[Assigned task]
Word for word, retype the tail of the data below, starting with the line that has "The number of" and including the last line.

[Data for analysis]
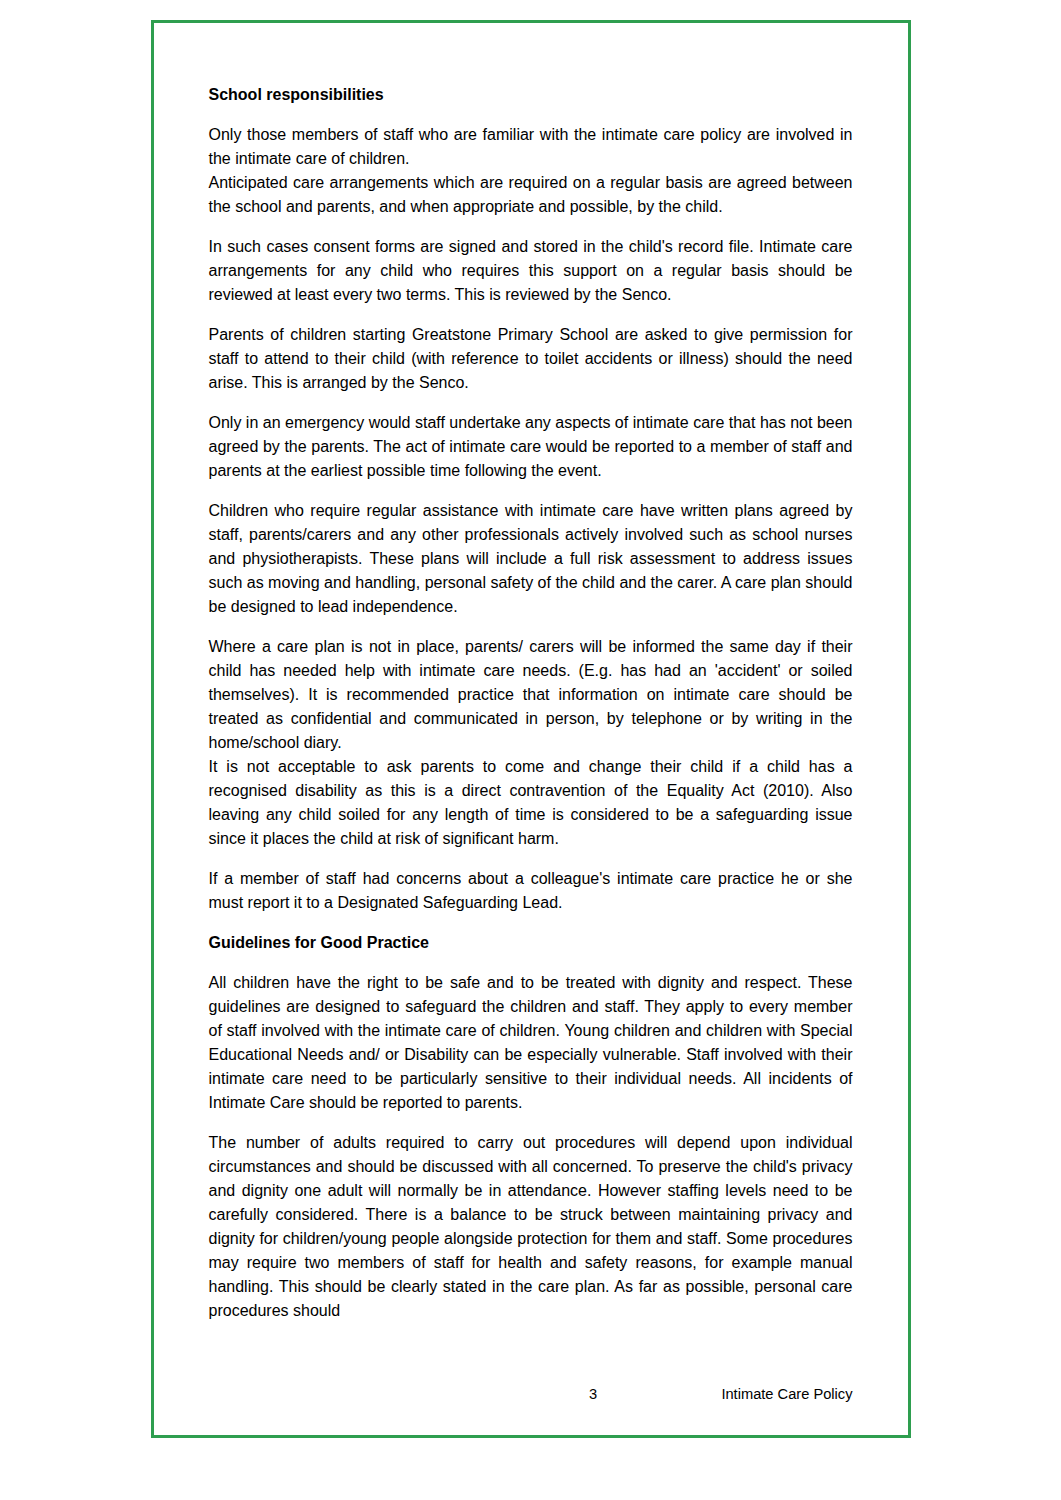School responsibilities
Only those members of staff who are familiar with the intimate care policy are involved in the intimate care of children.
Anticipated care arrangements which are required on a regular basis are agreed between the school and parents, and when appropriate and possible, by the child.
In such cases consent forms are signed and stored in the child's record file. Intimate care arrangements for any child who requires this support on a regular basis should be reviewed at least every two terms. This is reviewed by the Senco.
Parents of children starting Greatstone Primary School are asked to give permission for staff to attend to their child (with reference to toilet accidents or illness) should the need arise. This is arranged by the Senco.
Only in an emergency would staff undertake any aspects of intimate care that has not been agreed by the parents. The act of intimate care would be reported to a member of staff and parents at the earliest possible time following the event.
Children who require regular assistance with intimate care have written plans agreed by staff, parents/carers and any other professionals actively involved such as school nurses and physiotherapists. These plans will include a full risk assessment to address issues such as moving and handling, personal safety of the child and the carer. A care plan should be designed to lead independence.
Where a care plan is not in place, parents/ carers will be informed the same day if their child has needed help with intimate care needs. (E.g. has had an 'accident' or soiled themselves). It is recommended practice that information on intimate care should be treated as confidential and communicated in person, by telephone or by writing in the home/school diary.
It is not acceptable to ask parents to come and change their child if a child has a recognised disability as this is a direct contravention of the Equality Act (2010). Also leaving any child soiled for any length of time is considered to be a safeguarding issue since it places the child at risk of significant harm.
If a member of staff had concerns about a colleague's intimate care practice he or she must report it to a Designated Safeguarding Lead.
Guidelines for Good Practice
All children have the right to be safe and to be treated with dignity and respect. These guidelines are designed to safeguard the children and staff. They apply to every member of staff involved with the intimate care of children. Young children and children with Special Educational Needs and/ or Disability can be especially vulnerable. Staff involved with their intimate care need to be particularly sensitive to their individual needs. All incidents of Intimate Care should be reported to parents.
The number of adults required to carry out procedures will depend upon individual circumstances and should be discussed with all concerned. To preserve the child's privacy and dignity one adult will normally be in attendance. However staffing levels need to be carefully considered. There is a balance to be struck between maintaining privacy and dignity for children/young people alongside protection for them and staff. Some procedures may require two members of staff for health and safety reasons, for example manual handling. This should be clearly stated in the care plan. As far as possible, personal care procedures should
3
Intimate Care Policy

[Answer area]
The number of adults required to carry out procedures will depend upon individual circumstances and should be discussed with all concerned. To preserve the child's privacy and dignity one adult will normally be in attendance. However staffing levels need to be carefully considered. There is a balance to be struck between maintaining privacy and dignity for children/young people alongside protection for them and staff. Some procedures may require two members of staff for health and safety reasons, for example manual handling. This should be clearly stated in the care plan. As far as possible, personal care procedures should
3
Intimate Care Policy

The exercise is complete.